Extracted page text data
-.-.-
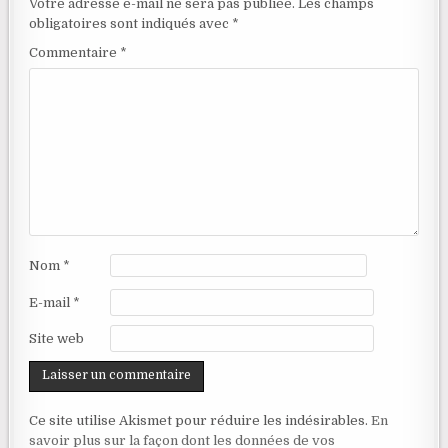
Votre adresse e-mail ne sera pas publiée.
Les champs
obligatoires sont indiqués avec
*
Commentaire
*
Nom
*
E-mail
*
Site web
Ce site utilise Akismet pour réduire les indésirables.
En
savoir plus sur la façon dont les données de vos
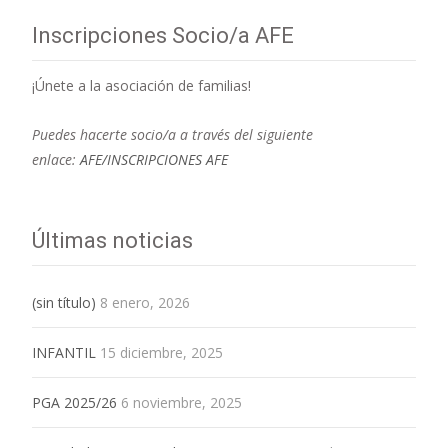
Inscripciones Socio/a AFE
¡Únete a la asociación de familias!
Puedes hacerte socio/a a través del siguiente
enlace:
AFE/INSCRIPCIONES AFE
Últimas noticias
(sin título)
8 enero, 2026
INFANTIL
15 diciembre, 2025
PGA 2025/26
6 noviembre, 2025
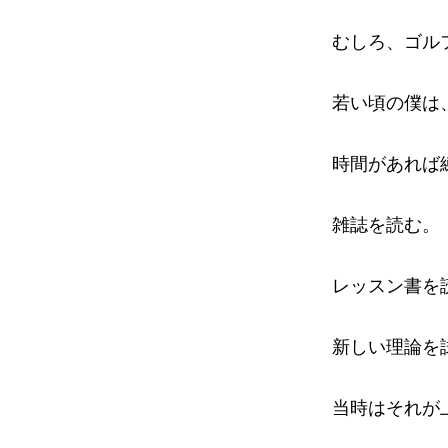
むしろ、ゴル
若い頃の僕は
時間があれば
雑誌を読む。
レッスン書を
新しい理論を
当時はそれが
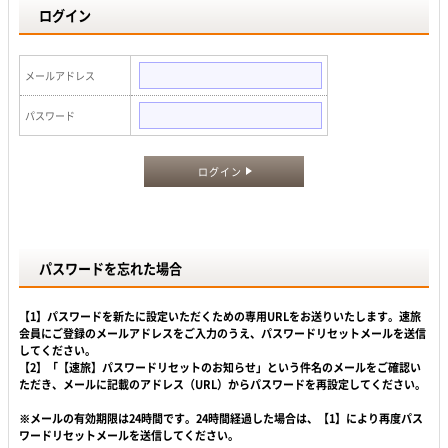
ログイン
メールアドレス
パスワード
ログイン
パスワードを忘れた場合
【1】パスワードを新たに設定いただくための専用URLをお送りいたします。速旅
会員にご登録のメールアドレスをご入力のうえ、パスワードリセットメールを送信
してください。
【2】「【速旅】パスワードリセットのお知らせ」という件名のメールをご確認い
ただき、メールに記載のアドレス（URL）からパスワードを再設定してください。
※メールの有効期限は24時間です。24時間経過した場合は、【1】により再度パス
ワードリセットメールを送信してください。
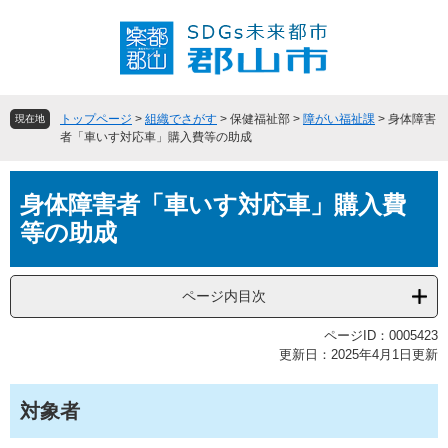
ペ
メ
ー
ニ
ジ
ュ
の
ー
先
を
頭
飛
トップページ
>
組織でさがす
>
保健福祉部
>
障がい福祉課
>
身体障害
現在地
で
ば
者「車いす対応車」購入費等の助成
す
し
。
て
本
本
身体障害者「車いす対応車」購入費
文
文
等の助成
へ
ページ内目次
ページID：0005423
更新日：2025年4月1日更新
対象者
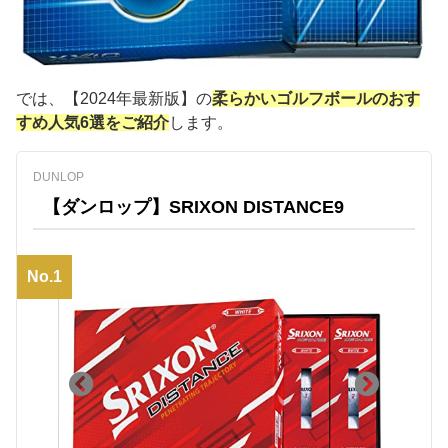
では、【2024年最新版】の
柔らかいゴルフボールのおす
すめ人気6選をご紹介
します。
DUNLOP
【ダンロップ】SRIXON DISTANCE9
No.1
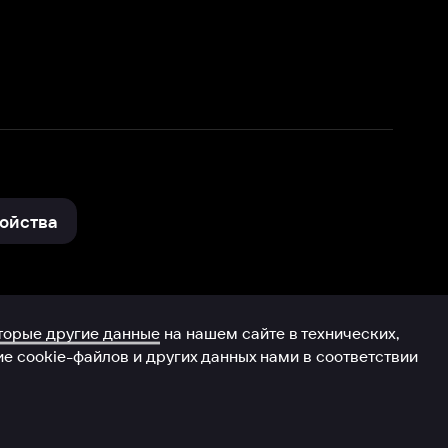
нные
на нашем сайте в технических,
и других данных нами в соответствии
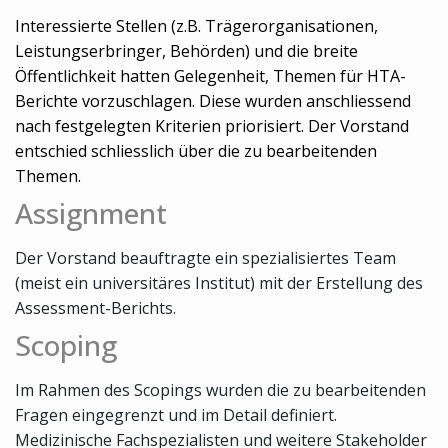
Interessierte Stellen (z.B. Trägerorganisationen,
Leistungserbringer, Behörden) und die breite
Öffentlichkeit hatten Gelegenheit, Themen für HTA-
Berichte vorzuschlagen. Diese wurden anschliessend
nach festgelegten Kriterien priorisiert. Der Vorstand
entschied schliesslich über die zu bearbeitenden
Themen.
Assignment
Der Vorstand beauftragte ein spezialisiertes Team
(meist ein universitäres Institut) mit der Erstellung des
Assessment-Berichts.
Scoping
Im Rahmen des Scopings wurden die zu bearbeitenden
Fragen eingegrenzt und im Detail definiert.
Medizinische Fachspezialisten und weitere Stakeholder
-.-.-
• EXERCISE BRIEF: Copy each entry exactly as written. Pictures do not belong in the copy.

• COMPLETED EXERCISE:
Votre adresse e-mail ne sera pas publiée.
Les champs
obligatoires sont indiqués avec
*
Commentaire
*
Nom
*
E-mail
*
Site web
Ce site utilise Akismet pour réduire les indésirables.
En
savoir plus sur la façon dont les données de vos
Inscripciones Socio/a AFE
¡Únete a la asociación de familias!
Puedes hacerte socio/a a través del siguiente
enlace:
AFE/INSCRIPCIONES AFE
Últimas noticias
(sin título)
8 enero, 2026
INFANTIL
15 diciembre, 2025
PGA 2025/26
6 noviembre, 2025
むしろ、ゴル
若い頃の僕は
時間があれば
雑誌を読む。
レッスン書を
新しい理論を
当時はそれが
ログイン
メールアドレス
パスワード
ログイン
パスワードを忘れた場合
【1】パスワードを新たに設定いただくための専用URLをお送りいたします。速旅
会員にご登録のメールアドレスをご入力のうえ、パスワードリセットメールを送信
してください。
【2】「【速旅】パスワードリセットのお知らせ」という件名のメールをご確認い
ただき、メールに記載のアドレス（URL）からパスワードを再設定してください。
※メールの有効期限は24時間です。24時間経過した場合は、【1】により再度パス
ワードリセットメールを送信してください。
ペ
メ
ー
ニ
ジ
ュ
の
ー
先
を
頭
飛
トップページ
>
組織でさがす
>
保健福祉部
>
障がい福祉課
>
身体障害
現在地
で
ば
者「車いす対応車」購入費等の助成
す
し
。
て
本
本
身体障害者「車いす対応車」購入費
文
文
等の助成
へ
ページ内目次
ページID：0005423
更新日：2025年4月1日更新
対象者
では、【2024年最新版】の
柔らかいゴルフボールのおす
すめ人気6選をご紹介
します。
DUNLOP
【ダンロップ】SRIXON DISTANCE9
No.1
нные
на нашем сайте в технических,
и других данных нами в соответствии
Interessierte Stellen (z.B. Trägerorganisationen,
Leistungserbringer, Behörden) und die breite
Öffentlichkeit hatten Gelegenheit, Themen für HTA-
Berichte vorzuschlagen. Diese wurden anschliessend
nach festgelegten Kriterien priorisiert. Der Vorstand
entschied schliesslich über die zu bearbeitenden
Themen.
Assignment
Der Vorstand beauftragte ein spezialisiertes Team
(meist ein universitäres Institut) mit der Erstellung des
Assessment-Berichts.
Scoping
Im Rahmen des Scopings wurden die zu bearbeitenden
Fragen eingegrenzt und im Detail definiert.
Medizinische Fachspezialisten und weitere Stakeholder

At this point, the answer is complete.